* Excerpt *
— Begin —

Modernizing School Discipline (Op-Ed)

In recent years, there has been growing concern over the disciplinary measures taken against school-age children, with many parents and community leaders criticizing the perceived harshness of new policies. The question arises: are school administrators truly equipped to issue discipline, or should there be an independent arbitrator to ensure fairness and impartiality in the process?

One of the key issues surrounding school discipline is the human element involved in decision-making. Administrators, including principals and assistant principals, may be influenced by personal biases, ego, or bravado, impacting the level of discipline meted out to students. In contrast to the checks and balances in government and the judicial system, where circumstances, prior charges, and witnesses are considered, school disciplinary policies often lack nuance and room for interpretation.

The implementation of blanket disciplinary policies in schools has raised concerns about their inflexibility. Unlike the judicial system, which differentiates between various degrees of offenses, schools often employ one-size-fits-all approaches. This rigidity fails to consider the unique circumstances surrounding each case, leading to a system that may not be conducive to the well-being and development of students.

— End —

* Data supplied *
— Begin —

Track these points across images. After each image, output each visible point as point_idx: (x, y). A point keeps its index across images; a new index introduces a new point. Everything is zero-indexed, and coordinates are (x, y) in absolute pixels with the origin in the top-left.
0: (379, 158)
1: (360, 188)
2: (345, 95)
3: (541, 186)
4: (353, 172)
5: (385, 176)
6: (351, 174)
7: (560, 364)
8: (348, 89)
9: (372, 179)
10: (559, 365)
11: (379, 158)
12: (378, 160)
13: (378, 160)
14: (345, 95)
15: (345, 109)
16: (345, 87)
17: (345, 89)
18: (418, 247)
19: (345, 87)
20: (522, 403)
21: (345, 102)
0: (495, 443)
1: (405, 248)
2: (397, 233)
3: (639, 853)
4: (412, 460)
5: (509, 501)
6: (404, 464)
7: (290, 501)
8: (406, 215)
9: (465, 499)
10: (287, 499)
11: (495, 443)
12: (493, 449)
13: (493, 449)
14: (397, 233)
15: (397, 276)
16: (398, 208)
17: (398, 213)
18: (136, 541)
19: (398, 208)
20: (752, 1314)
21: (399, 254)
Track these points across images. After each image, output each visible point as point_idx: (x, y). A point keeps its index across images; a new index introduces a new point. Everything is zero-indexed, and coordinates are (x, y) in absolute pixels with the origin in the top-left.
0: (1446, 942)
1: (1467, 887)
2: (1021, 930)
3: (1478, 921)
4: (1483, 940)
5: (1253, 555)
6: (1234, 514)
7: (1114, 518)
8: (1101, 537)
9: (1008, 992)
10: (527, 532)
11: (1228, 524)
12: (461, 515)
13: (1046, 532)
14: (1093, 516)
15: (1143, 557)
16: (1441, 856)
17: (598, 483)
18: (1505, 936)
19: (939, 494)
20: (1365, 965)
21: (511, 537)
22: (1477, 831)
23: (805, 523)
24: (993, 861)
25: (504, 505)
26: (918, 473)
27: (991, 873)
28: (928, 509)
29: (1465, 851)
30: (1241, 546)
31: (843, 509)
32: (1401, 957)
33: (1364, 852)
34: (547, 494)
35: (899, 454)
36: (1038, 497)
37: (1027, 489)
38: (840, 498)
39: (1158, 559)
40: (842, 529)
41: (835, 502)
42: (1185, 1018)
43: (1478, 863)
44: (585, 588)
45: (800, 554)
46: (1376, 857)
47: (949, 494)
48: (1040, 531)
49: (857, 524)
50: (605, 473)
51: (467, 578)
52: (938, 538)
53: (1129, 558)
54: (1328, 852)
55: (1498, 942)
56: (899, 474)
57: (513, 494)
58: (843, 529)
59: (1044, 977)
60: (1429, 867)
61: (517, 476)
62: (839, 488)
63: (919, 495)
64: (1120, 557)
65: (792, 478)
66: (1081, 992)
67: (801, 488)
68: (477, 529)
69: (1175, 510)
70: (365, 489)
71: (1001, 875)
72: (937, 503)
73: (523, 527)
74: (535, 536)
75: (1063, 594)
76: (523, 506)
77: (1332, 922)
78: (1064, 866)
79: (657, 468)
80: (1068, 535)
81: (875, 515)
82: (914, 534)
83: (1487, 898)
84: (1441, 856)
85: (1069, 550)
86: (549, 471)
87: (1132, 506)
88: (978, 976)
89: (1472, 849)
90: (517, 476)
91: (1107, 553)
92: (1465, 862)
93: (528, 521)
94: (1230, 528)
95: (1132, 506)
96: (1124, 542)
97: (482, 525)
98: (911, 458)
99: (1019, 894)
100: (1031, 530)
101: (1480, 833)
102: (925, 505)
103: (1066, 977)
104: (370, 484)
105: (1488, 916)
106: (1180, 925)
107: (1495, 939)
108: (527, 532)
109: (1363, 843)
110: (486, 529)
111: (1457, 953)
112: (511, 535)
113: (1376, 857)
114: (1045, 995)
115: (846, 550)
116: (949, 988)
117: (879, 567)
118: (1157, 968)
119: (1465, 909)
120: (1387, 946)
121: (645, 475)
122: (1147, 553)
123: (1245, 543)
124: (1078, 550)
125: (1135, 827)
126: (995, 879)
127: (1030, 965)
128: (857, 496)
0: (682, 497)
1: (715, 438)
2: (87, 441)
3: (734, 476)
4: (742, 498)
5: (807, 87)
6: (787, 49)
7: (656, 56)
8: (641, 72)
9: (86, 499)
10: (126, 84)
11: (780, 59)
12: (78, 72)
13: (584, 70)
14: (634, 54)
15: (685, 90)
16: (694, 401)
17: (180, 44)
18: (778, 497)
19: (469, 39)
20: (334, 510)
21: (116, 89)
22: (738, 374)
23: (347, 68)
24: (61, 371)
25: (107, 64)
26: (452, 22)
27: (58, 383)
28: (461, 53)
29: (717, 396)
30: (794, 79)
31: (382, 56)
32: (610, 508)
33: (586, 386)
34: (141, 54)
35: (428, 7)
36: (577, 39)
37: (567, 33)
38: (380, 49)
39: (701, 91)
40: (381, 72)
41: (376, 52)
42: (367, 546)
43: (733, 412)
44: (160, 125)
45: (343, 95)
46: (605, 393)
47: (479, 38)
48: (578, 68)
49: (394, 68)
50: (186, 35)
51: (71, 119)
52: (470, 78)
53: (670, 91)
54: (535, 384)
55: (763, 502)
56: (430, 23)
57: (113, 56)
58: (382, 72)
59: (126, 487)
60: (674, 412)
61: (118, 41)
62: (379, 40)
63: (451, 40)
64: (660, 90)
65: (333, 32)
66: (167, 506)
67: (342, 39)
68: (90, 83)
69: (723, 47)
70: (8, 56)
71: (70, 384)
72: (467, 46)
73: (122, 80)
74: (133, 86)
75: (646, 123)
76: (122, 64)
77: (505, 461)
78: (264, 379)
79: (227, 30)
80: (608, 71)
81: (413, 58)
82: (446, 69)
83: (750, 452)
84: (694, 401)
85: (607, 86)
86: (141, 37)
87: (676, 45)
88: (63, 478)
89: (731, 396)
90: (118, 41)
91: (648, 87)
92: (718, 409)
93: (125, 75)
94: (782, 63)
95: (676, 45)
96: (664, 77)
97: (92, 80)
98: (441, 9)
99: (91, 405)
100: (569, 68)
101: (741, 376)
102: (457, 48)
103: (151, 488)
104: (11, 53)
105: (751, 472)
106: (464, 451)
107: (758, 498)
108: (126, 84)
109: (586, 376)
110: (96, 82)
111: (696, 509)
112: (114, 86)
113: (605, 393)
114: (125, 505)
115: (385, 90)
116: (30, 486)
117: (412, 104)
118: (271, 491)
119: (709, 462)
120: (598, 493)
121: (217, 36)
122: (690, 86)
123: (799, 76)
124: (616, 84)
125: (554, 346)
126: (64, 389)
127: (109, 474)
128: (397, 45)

— End —

* Written tasks *
A: According to the school discipline op-ed, what three things may influence administrators when they decide on discipline?
B: Copy everything in the school discipline op-ed from "In recent years, there" down to "room for interpretation.".

* Answers in order *
A: Personal biases, ego, or bravado.

B:
In recent years, there has been growing concern over the disciplinary measures taken against school-age children, with many parents and community leaders criticizing the perceived harshness of new policies. The question arises: are school administrators truly equipped to issue discipline, or should there be an independent arbitrator to ensure fairness and impartiality in the process?

One of the key issues surrounding school discipline is the human element involved in decision-making. Administrators, including principals and assistant principals, may be influenced by personal biases, ego, or bravado, impacting the level of discipline meted out to students. In contrast to the checks and balances in government and the judicial system, where circumstances, prior charges, and witnesses are considered, school disciplinary policies often lack nuance and room for interpretation.